# Bark Removal Issues.



## JRSC (Jul 11, 2017)

I've come into some nice sticks. However, removing the bark has been some work.. The pic I've attached has very easy top layer bark to remove but the inner bark is a beast! I took a good while yesterday whittling it off with a dull knife. Dull actually works better and I don't have to be careful gouging into the wood and making mistakes. I'm the type where I begin to think there has to be an easier way. Any advice is greatly appreciated!


----------



## CV3 (Jan 30, 2014)

A 60 grit drum sander on a electric drill will do a quick job on most bark. I have not done it but some people say they use a pressure washer. For many years I used a small drawknife.. Flex-cut sell a nice one.


----------



## MJC4 (Mar 6, 2014)

I usually take off outer bark with a Flexcut roughing knife. Outer bark I will sand off with an electric palm sander. Final sanding I like to do by hand.


----------



## Rodney (Jun 12, 2015)

I don't do a lot o peeled sticks but when I do, I use a scraping motion with the blade around 90* to the work, not a slicing motion for the inner bark. You'll get a feel for it. It also depends on the species. Some barks like on maple shoots tend to almost fall off, others are stuck on pretty good. You can also wet the stick down some. Sometimes that will loosen it up some too. (What! After I spent all that time drying it out in the first place? Are you kidding me?) You're not saturating the stick, just wetting the surface good. It will dry off pretty quickly.

I think most sticks look better with a little bit of the inner bark still attached. Adds some color and variety to what could otherwise be a pretty bland stick.


----------



## dww2 (Feb 4, 2017)

Drawknife or spoke shave are my go to tools for bark removal. Especially the spoke shave since it has less tendency to dig in.


----------



## yaxley (Sep 4, 2014)

dww2 said:


> Drawknife or spoke shave are my go to tools for bark removal. Especially the spoke shave since it has less tendency to dig in.


Yep, that is what I do for "rustic" sticks.


----------



## LilysDad (Sep 25, 2014)

I have two drawknives, one that is all wood and one that is iron. Each is entirely different in the way it works. The iron one has a blade that sits at a steep angle and is finely adjustable with knurled nuts. With a good sharpening and a fine adjustment it will take off tissue paper shavings.


----------



## JRSC (Jul 11, 2017)

Collected data entries:
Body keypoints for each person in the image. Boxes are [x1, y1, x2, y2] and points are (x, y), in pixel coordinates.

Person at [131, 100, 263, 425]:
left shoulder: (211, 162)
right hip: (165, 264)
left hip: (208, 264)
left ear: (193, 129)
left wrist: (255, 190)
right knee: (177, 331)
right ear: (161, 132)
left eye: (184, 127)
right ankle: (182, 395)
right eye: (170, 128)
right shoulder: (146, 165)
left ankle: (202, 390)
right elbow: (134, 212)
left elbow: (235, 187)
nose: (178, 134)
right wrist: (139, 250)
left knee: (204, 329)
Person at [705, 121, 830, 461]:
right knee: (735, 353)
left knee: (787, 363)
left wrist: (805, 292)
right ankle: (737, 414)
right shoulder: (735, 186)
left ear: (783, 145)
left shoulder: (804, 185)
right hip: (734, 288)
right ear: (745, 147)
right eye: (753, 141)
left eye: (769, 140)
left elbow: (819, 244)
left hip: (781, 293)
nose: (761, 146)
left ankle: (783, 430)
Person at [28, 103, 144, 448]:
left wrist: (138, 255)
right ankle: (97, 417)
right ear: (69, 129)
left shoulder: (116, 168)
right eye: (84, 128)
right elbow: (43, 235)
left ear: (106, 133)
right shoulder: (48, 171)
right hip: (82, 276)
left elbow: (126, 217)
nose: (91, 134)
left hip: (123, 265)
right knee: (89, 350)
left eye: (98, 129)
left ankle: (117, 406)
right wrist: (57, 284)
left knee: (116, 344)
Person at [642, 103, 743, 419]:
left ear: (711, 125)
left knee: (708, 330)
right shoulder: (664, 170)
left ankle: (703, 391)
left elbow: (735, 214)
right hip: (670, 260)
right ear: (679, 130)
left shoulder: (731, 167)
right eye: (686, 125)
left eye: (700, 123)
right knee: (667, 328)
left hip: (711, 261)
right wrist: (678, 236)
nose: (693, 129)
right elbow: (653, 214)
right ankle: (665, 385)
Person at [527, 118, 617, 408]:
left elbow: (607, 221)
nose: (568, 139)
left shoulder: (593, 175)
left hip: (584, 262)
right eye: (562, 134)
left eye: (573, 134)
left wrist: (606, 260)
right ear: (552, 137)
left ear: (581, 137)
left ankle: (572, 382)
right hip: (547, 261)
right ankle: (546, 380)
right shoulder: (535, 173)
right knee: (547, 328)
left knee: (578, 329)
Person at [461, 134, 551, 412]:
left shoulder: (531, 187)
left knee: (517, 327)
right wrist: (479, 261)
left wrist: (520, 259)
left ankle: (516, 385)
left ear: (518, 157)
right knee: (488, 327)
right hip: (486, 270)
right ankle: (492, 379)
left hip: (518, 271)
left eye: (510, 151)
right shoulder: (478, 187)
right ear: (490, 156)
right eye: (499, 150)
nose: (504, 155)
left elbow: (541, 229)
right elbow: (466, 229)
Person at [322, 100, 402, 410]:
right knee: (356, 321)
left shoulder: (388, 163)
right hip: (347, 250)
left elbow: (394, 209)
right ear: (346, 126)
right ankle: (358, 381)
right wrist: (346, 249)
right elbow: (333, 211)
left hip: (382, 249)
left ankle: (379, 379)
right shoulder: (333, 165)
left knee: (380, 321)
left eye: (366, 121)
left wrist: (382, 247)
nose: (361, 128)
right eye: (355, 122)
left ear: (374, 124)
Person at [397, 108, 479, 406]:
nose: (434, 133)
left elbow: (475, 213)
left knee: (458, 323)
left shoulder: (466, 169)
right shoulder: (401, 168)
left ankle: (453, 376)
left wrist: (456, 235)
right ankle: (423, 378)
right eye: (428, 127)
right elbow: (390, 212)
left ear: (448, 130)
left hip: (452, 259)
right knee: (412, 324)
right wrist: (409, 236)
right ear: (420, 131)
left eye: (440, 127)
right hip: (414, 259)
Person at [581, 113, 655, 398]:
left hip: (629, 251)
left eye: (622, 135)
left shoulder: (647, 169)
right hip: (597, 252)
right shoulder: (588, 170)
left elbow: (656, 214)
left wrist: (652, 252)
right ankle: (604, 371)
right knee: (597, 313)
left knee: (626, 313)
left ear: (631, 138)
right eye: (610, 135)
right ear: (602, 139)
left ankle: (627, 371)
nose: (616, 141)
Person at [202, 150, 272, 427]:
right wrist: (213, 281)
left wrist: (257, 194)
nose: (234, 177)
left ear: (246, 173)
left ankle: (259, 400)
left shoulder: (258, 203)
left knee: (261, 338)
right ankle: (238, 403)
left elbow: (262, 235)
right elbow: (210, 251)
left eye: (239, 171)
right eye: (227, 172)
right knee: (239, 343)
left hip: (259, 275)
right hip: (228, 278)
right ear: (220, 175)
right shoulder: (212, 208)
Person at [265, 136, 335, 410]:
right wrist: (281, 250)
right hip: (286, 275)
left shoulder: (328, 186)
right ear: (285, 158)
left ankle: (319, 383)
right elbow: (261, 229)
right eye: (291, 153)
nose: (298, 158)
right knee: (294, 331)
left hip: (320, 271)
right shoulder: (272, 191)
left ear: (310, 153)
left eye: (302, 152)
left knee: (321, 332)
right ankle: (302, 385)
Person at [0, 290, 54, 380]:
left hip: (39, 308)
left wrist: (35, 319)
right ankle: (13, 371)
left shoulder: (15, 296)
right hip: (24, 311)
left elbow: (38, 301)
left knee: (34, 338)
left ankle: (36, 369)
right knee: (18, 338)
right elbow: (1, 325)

### Study questions
1. Could you copy the stretch of the bark removal thread from "I usually take" through "(Jun 12, 2015)"?
2. Can you write what follows the last line of the bark removal thread?

### Solved tasks
1.
I usually take off outer bark with a Flexcut roughing knife. Outer bark I will sand off with an electric palm sander. Final sanding I like to do by hand.


----------



## Rodney (Jun 12, 2015)

2.
So far, it's a patience game. And work. I have the shafts of these sticks squared away. This particular stick still needs work around the top. The bark is fuzzy and I have to sand it off. It's a lot of work, but it's going to be a great stick when finished.


----------



## JRSC (Jul 11, 2017)

Full shot of the stick.


----------



## LilysDad (Sep 25, 2014)

Nice stick! If it was mine, I would sand all the bark off the top and the hand grip area for contrast, leave the rest as is and give all of it a light stain to take away the 'new' look.


----------



## Rodney (Jun 12, 2015)

A coat of finish will harden up the fuzzies then it won't take more than a light sanding to get things smooth.

Great looking stick. I like the shape of that one.

Rodney


----------



## CAS14 (Dec 28, 2012)

JRSC said:


> I've come into some nice sticks. However, removing the bark has been some work.. The pic I've attached has very easy top layer bark to remove but the inner bark is a beast! I took a good while yesterday whittling it off with a dull knife. Dull actually works better and I don't have to be careful gouging into the wood and making mistakes. I'm the type where I begin to think there has to be an easier way. Any advice is greatly appreciated!


I still use a small draw knife initially. Some coarse-grained woods such as Bois d'Arc, require practice to avoid gouging too deeply in places. Then I go to a rotary sander with progressively finer grits, then to manual sanding.

Stems and knots can actually damage a sharp draw knife blade, with some very hard woods. Take care with addressing those issues.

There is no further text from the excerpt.